Above all, in all of this we want to reflect on our Lord’s suffering, the meaning of his death and resurrection, and our identification with that as part of our salvation in this present life. So that with Paul we might say this:

I want to know Christ—yes, to know the power of his resurrection and participation in his sufferings, becoming like him in his death, and so, somehow, attaining to the resurrection from the dead.

fasting’s end

Isaiah 58 is a fascinating chapter. It speaks of the fast (abstaining from food for a time) God accepts in the context of Israel of old. They continued in their religion, professing faith in and devotion to God. They did so with what might be called “spiritual disciplines” today. They seemed eager to hear God’s voice. Seemed to humble themselves in religious practice. But none of this changed their lives. The life change God is looking for in the chapter was with reference to others. They continued to oppress and take advantage of others. And they fought among themselves. They were lacking in the love God calls his people to.

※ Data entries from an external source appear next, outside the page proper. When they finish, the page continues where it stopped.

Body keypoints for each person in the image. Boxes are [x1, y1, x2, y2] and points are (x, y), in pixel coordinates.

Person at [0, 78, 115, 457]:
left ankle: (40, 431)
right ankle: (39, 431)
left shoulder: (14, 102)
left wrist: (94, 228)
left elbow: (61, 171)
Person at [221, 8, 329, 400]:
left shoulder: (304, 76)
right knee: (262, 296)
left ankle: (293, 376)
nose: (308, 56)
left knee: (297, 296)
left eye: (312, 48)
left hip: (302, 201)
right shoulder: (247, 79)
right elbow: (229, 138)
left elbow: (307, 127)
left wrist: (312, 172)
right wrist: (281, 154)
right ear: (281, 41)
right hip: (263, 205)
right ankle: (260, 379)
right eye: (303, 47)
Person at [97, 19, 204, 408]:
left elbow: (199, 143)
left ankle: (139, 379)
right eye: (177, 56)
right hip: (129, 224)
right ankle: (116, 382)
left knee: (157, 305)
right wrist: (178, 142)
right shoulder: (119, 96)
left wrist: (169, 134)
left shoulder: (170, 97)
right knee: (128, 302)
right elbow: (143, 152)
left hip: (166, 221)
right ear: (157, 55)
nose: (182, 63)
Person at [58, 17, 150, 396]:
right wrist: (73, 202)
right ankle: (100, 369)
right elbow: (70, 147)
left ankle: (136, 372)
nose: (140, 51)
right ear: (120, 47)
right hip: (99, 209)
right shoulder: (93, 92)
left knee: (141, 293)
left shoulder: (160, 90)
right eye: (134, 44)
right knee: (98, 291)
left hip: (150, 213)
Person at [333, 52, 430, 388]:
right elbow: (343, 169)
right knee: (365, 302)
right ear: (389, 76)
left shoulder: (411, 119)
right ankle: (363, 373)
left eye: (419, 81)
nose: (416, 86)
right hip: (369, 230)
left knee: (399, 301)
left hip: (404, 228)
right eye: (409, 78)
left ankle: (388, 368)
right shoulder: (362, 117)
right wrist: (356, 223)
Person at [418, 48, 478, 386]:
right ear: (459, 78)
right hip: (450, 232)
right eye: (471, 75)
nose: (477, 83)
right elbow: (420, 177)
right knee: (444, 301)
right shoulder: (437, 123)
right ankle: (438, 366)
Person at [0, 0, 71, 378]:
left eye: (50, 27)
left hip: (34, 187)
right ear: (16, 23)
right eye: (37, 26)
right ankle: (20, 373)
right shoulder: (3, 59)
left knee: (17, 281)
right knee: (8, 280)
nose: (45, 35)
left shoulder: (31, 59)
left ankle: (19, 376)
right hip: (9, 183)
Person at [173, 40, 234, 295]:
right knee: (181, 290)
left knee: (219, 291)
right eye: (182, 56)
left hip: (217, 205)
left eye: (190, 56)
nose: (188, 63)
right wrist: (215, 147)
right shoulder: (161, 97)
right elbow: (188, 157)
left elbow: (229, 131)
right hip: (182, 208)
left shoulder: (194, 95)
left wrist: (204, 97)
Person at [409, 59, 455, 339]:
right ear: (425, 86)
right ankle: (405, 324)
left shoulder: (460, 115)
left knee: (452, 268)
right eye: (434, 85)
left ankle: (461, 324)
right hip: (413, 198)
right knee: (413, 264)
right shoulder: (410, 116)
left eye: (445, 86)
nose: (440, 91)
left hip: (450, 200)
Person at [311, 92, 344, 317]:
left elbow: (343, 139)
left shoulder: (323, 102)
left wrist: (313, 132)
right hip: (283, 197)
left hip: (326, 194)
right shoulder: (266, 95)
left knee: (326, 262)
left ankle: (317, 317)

The only fast God accepted was a fast to loose the chains of injustice. To do good to the poor and oppressed. To do what is right by all, in love. Fasting that led to that life change was meaningful to God.

I have found the spiritual disciplines helpful. It has been well said that they are not ends themselves, but means to the end. We need to be in God’s revelation in scripture fulfilled in Jesus to understand what that end is. In spite of criticism I’ve read from one I highly respect, I do think that Christian traditions which make regular use of spiritual disciplines, do tend to do better in serving others. I am thinking of traditional disciplines of the church at large, such as lectio divina, chanting the psalms, silence, etc. But that person does have a point. The true end cannot be taken for granted, and too easily and regularly means can become ends.

I do think there’s a clear and present danger of being quite devoted to doing religious things, or what my tradition might call Christian things, such as “devotions” in Bible reading, meditation, and prayer. But seeing little or no life change at all. Of course if we can have a true guide in the way of Jesus to help us in our Bible reading or devotions, then all well and good. That should help. Someone or something to help us keep the true end of active love present before us. Daily, regular recitation of “the Jesus Creed” can help.

The point I’m trying to make is that we must keep the end in view–of loving God with our entire being and doing, and of loving our neighbor as ourselves. These two as commands seemed joined. We can’t do one right, without doing the other I take it. Or at least for God’s people in Jesus the two are most definitely joined. Actually scripture is plain enough on this.

It is not so that we might feel better, or have inward peace. That is not enough, though a good start- or better yet, that has its place. But that is to be extended to others. We must not forget that we are blessed to be a blessing. We love God and humanity, meaning people who are our neighbors, who we have contact with–I’m trying to say real people around us, not just some people we don’t know thousands of miles away–because God first loved us. And the love is active. We seek to love others, as God has and continues to love us, in and through Jesus.